- Film poster
- Directed by: Steven Sheil
- Written by: Ziad Semaan Steven Sheil
- Produced by: Mike Wiluan Nick North Daniel Davila Catherine Davila
- Starring: Ario Bayu Joe Taslim Mike Lewis Jaitov Tigor Miki Mizuno Sam Hazeldine Les Loveday Carmen Soo James Taenaka
- Cinematography: John Radel
- Edited by: Azhar Ismon
- Music by: Charlie Mole
- Production company: Infinite Frameworks
- Distributed by: HBO Asia
- Release dates: September 27, 2012 (Singapore); January 3, 2013;
- Running time: 87 minutes
- Country: Indonesia
- Language: English

= Dead Mine =

2012 Indonesian horror film

Dead Mine is a 2012 English-language Indonesian horror film directed by Steven Sheil and starring Ario Bayu and Joe Taslim. The film was produced by Infinite Frameworks, the production house before working on the musical animated film Meraih Mimpi in 2009. Filming and production of the film was done in the filming facility integrated in Batam Island.

==Plot==
The film opens with pirates relaxing after a successful raid. One wanders into a cave and falls through a concealed hole into a hidden tunnel network.

Warren Price (Les Loveday), the son of a millionaire, travels to the island of Una-Una, Gulf of Tomini, Sulawesi, to explore a former Japanese military bunker with Japanese scientist Rie (Miki Mizuno) and his girlfriend Su-Ling (Carmen Soo). They are escorted by mercenaries Captain Tino Prawa (Ario Bayu), Djoko (Joe Taslim), Ario (Mike Lewis), and Sergeant Papa Snake (Jaitov Tigor), alongside former military engineer Stanley (Sam Hazeldine).

At a former Dutch mine seized by the Japanese in 1942 and converted into a bunker, the group is ambushed by pirates and forced underground when a grenade wounds Ario and causes a collapse. Unable to call for help, they search for another exit. Price reveals that he is also seeking Yamashita's gold, having worked with Rie to decode messages discovered at a similar bunker by an expedition led by his father's company.
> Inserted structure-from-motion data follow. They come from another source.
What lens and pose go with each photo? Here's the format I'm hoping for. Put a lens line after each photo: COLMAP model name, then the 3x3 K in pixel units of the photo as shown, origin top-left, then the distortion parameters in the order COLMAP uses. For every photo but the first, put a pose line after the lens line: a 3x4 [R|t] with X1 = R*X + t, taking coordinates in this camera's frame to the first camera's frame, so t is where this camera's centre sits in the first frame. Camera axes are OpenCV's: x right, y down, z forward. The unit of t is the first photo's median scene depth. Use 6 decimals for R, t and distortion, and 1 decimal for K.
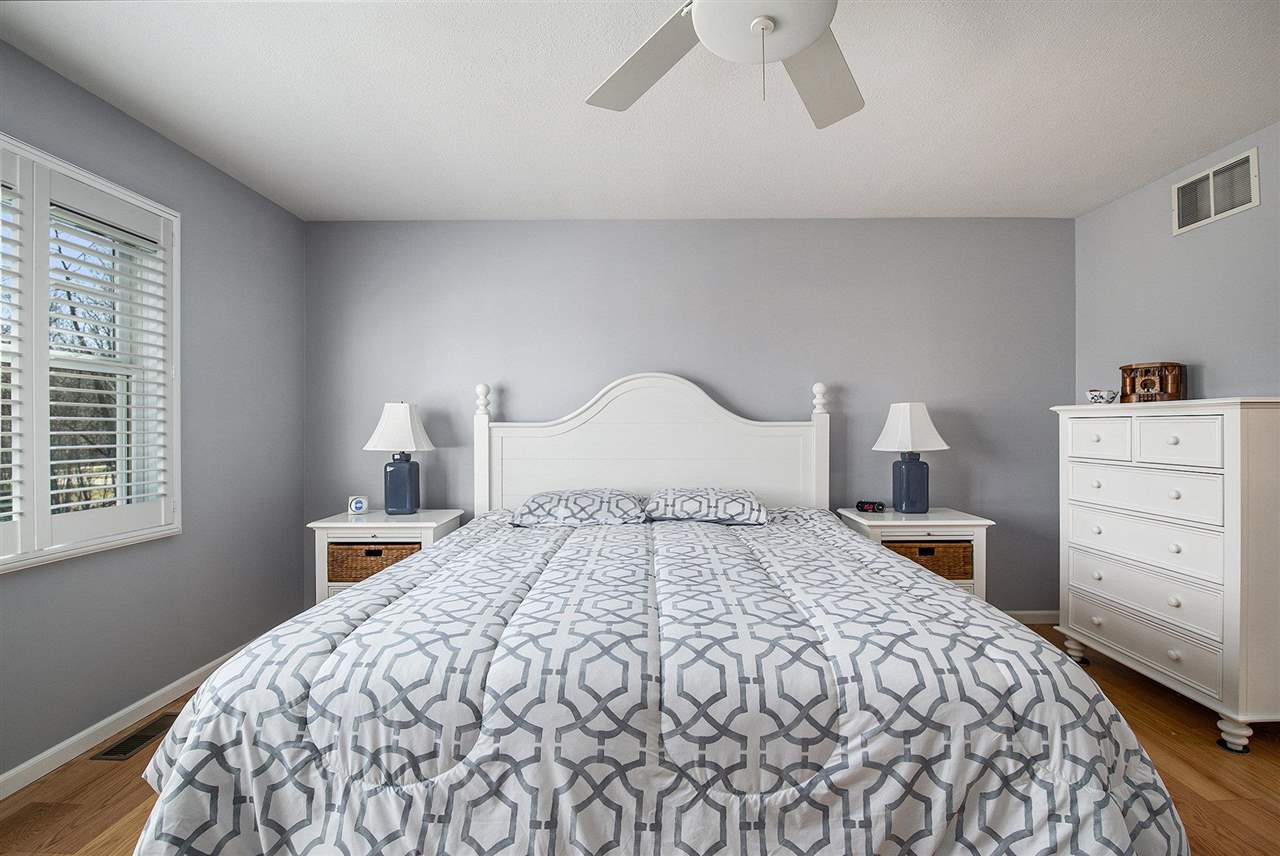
lens RADIAL K [[554.9, 0, 639.2], [0, 554.9, 424.0], [0, 0, 1]] dist [-0.002395, -0.007109]
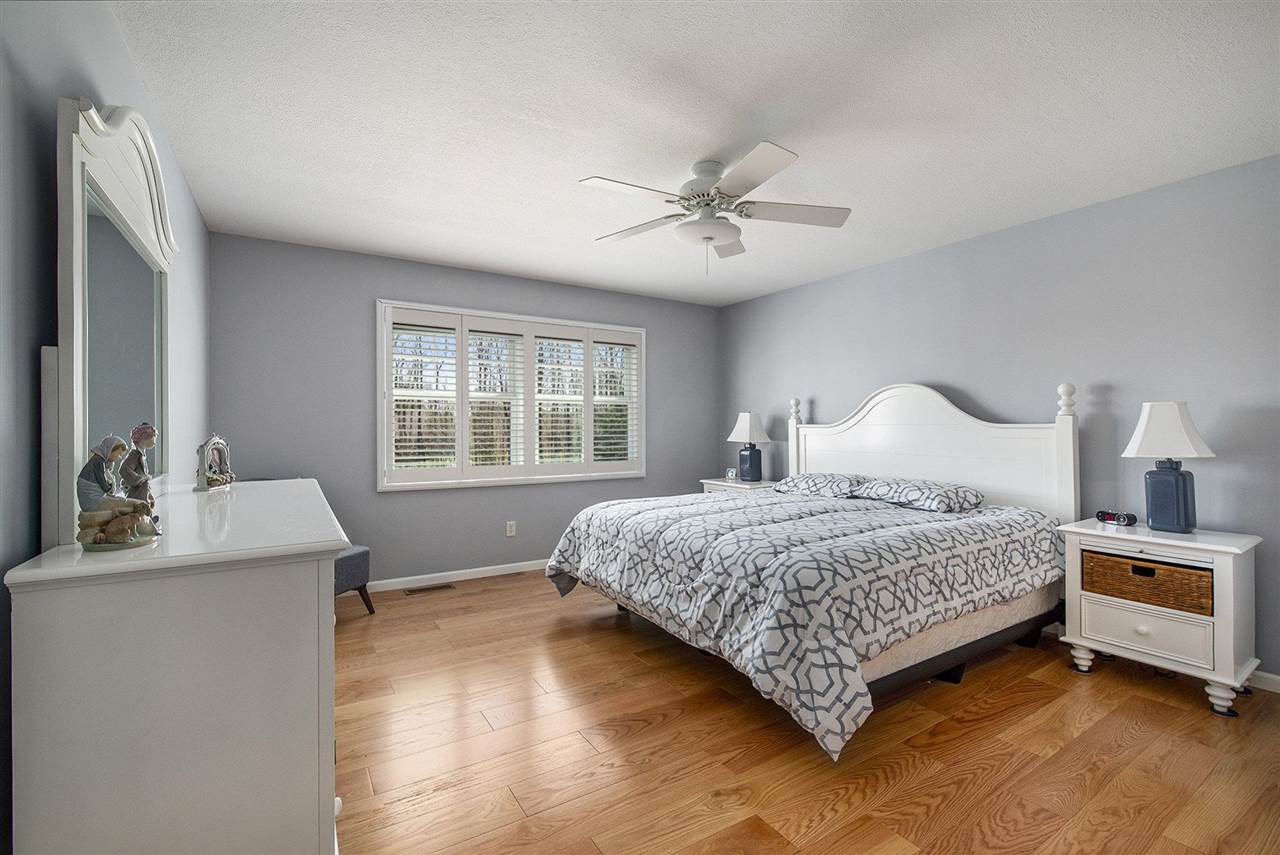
lens RADIAL K [[554.9, 0, 639.2], [0, 554.9, 423.5], [0, 0, 1]] dist [-0.002395, -0.007109]
pose [[0.535957, -0.000072, -0.844245, 2.075801], [-0.001930, 0.999997, -0.001311, -0.006123], [0.844243, 0.002332, 0.535955, -0.376022]]
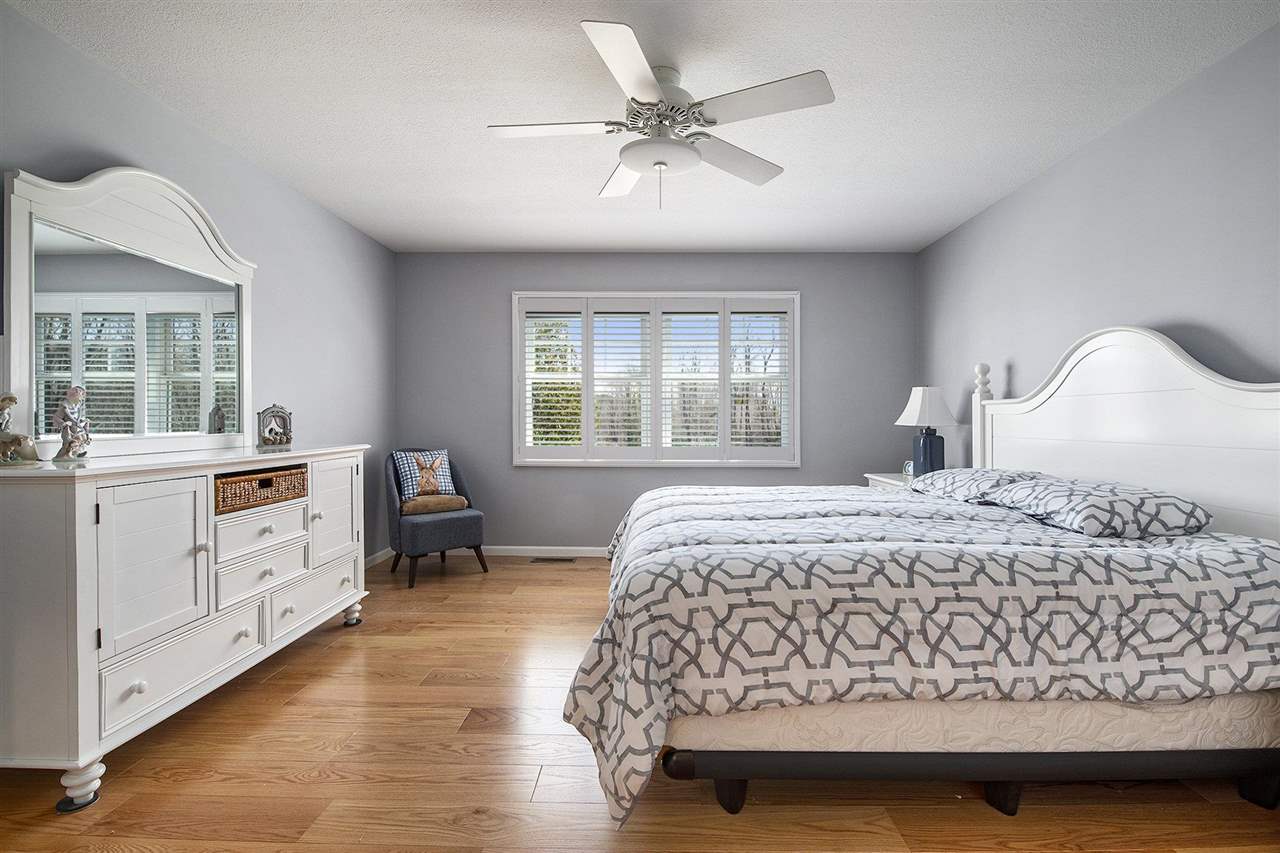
lens RADIAL K [[574.5, 0, 647.0], [0, 574.5, 424.5], [0, 0, 1]] dist [0.000016, -0.013277]
pose [[-0.008777, 0.010935, -0.999902, 2.245441], [-0.001836, 0.999938, 0.010951, 0.088227], [0.999960, 0.001932, -0.008757, 1.085620]]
Deeper inside, the bunker suddenly comes to life, displaying a Rising Sun Japanese war flag and broadcasting propaganda music. The group finds Hazmat suits, maps and disturbing photographs, while mysterious figures in protective clothing stalk them. Rie determines that the bunker was a chemical and biological weapons facility based on Unit 731, where Japanese scientists experimented on prisoners of war.
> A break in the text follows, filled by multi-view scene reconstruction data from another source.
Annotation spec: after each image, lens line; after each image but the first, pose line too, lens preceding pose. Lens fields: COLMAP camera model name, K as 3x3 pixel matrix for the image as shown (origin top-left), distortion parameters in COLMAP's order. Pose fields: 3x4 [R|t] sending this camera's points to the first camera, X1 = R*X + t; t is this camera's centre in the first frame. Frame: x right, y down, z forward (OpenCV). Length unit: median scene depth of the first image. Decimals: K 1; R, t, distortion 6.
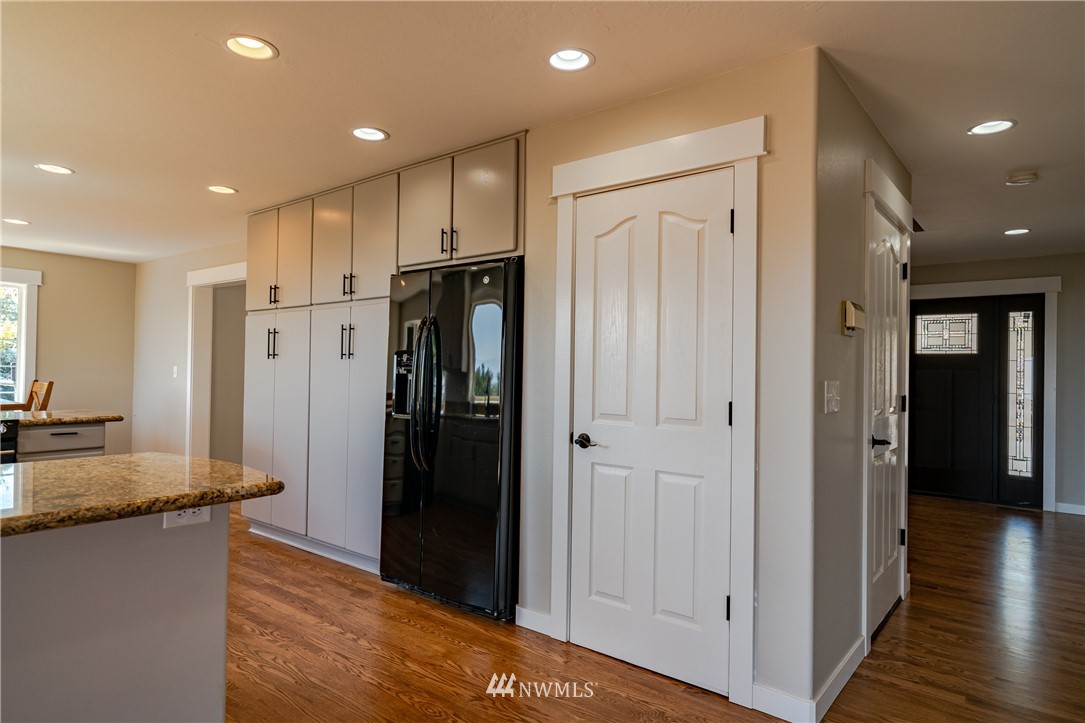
lens RADIAL K [[630.1, 0, 542.5], [0, 630.1, 361.5], [0, 0, 1]] dist [0.001696, 0.000135]
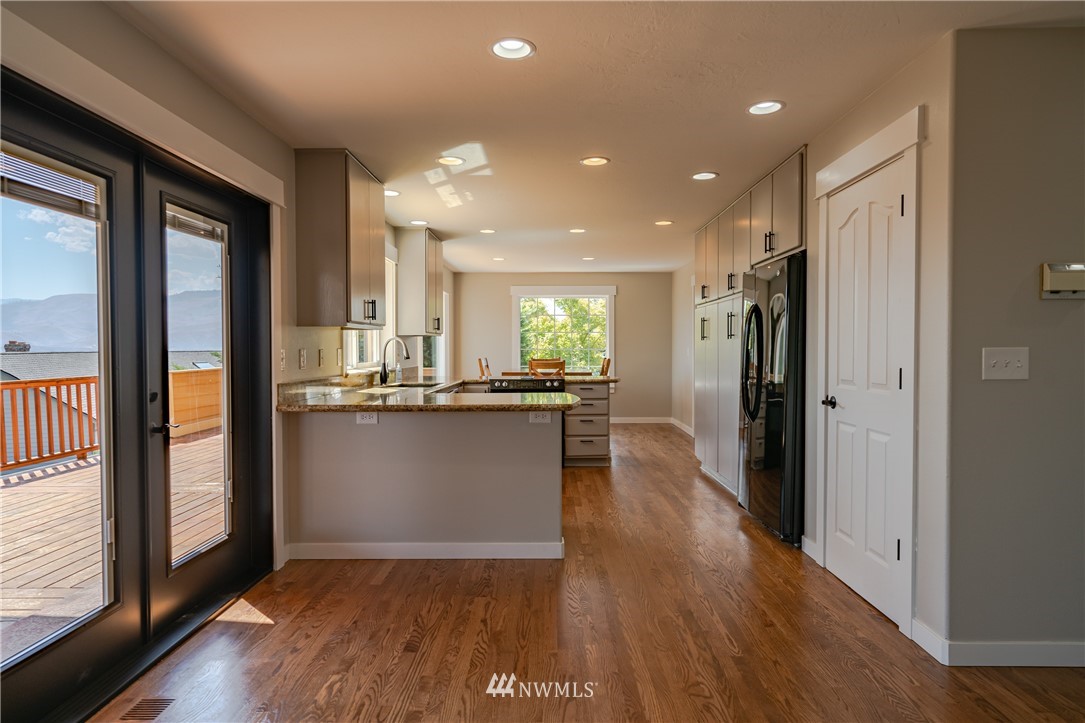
lens RADIAL K [[630.1, 0, 542.5], [0, 630.1, 361.5], [0, 0, 1]] dist [0.001696, 0.000135]
pose [[0.619338, -0.001409, -0.785124, 0.615354], [0.024826, 0.999533, 0.017790, 0.012713], [0.784732, -0.030509, 0.619084, -0.152943]]
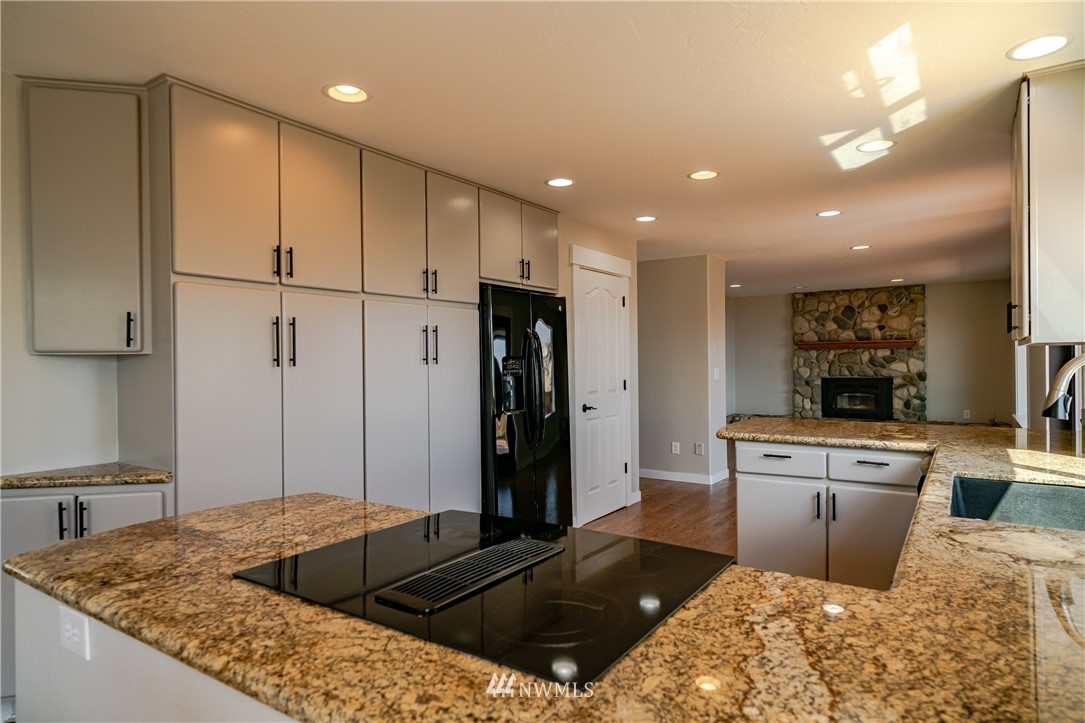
lens RADIAL K [[630.1, 0, 542.5], [0, 630.1, 361.5], [0, 0, 1]] dist [0.001696, 0.000135]
pose [[-0.084324, -0.009980, 0.996388, -1.560351], [-0.001276, 0.999950, 0.009907, -0.022607], [-0.996438, -0.000436, -0.084333, 1.185313]]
The group splits up. Prawa, Papa Snake, Price and Su-Ling search for an exit and the gold, while Djoko, Stanley and Rie remain with Ario. Ario is attacked and killed by a monstrous creature. Djoko discovers a chamber containing human remains, including the mutilated pirate from the film's opening, but is overwhelmed and killed by the creatures.

Stanley and Rie are captured by a Japanese soldier in a gas mask who refuses to accept that the war has ended. After Stanley disarms him, Rie shows him footage of the Japanese surrender aboard the USS Missouri on her iPad, causing him to break down. He explains that a gas developed by Unit 731 drove prisoners insane and mutated them into monsters, while he and other soldiers were similarly transformed as part of an attempt to create “super soldiers”.

A creature attacks Prawa's group, stabbing Price before Papa Snake kills it. Price learns that Yamashita's gold was used in the mutagenic formulas injected into the prisoners. Hoping to profit from the formulas as biological weapons, he and Su-Ling secretly take a sample. Prawa and Papa Snake discover a shrine containing numerous mutated soldiers wearing samurai armour, members of the Japanese Imperial Guard. Papa Snake sacrifices himself to hold them back.

Prawa, Price and Su-Ling encounter Djoko's corpse and fight off more creatures before reuniting with Stanley and Rie. Price is badly wounded, so Su-Ling injects him with the stolen formula. The Imperial Guardsmen kill the Japanese soldier and pursue the survivors, who are then attacked by mutated former POWs allied with the Guards. Su-Ling abandons the others with Price, while Prawa makes a heroic last stand to allow Rie and Stanley to escape.

Su-Ling drags Price to the cave entrance, but the formula has driven him insane and he kills her. Rie and Stanley escape through an underwater tunnel, but the Guardsmen pursue them. Only Rie reaches the surface, where she is surrounded by more Guardsmen emerging from the lake. As one swings his sword at her, the film ends, implying that she is killed.

==Cast==
- Ario Bayu as Captain Tino Prawa, Team of Five Captain
- Sam Hazeldine as Stanley
- Joe Taslim as Djoko
- Jaitov Tigor as Sergeant Papa Snake
- Mike Lewis as Ario
- Miki Mizuno as Rie
- Les Loveday as Warren Prince
- Carmen Soo as Su-Ling
- Jimmy Taenaka as Ryuichi

==Home media==
The film was released on DVD on May 28, 2013.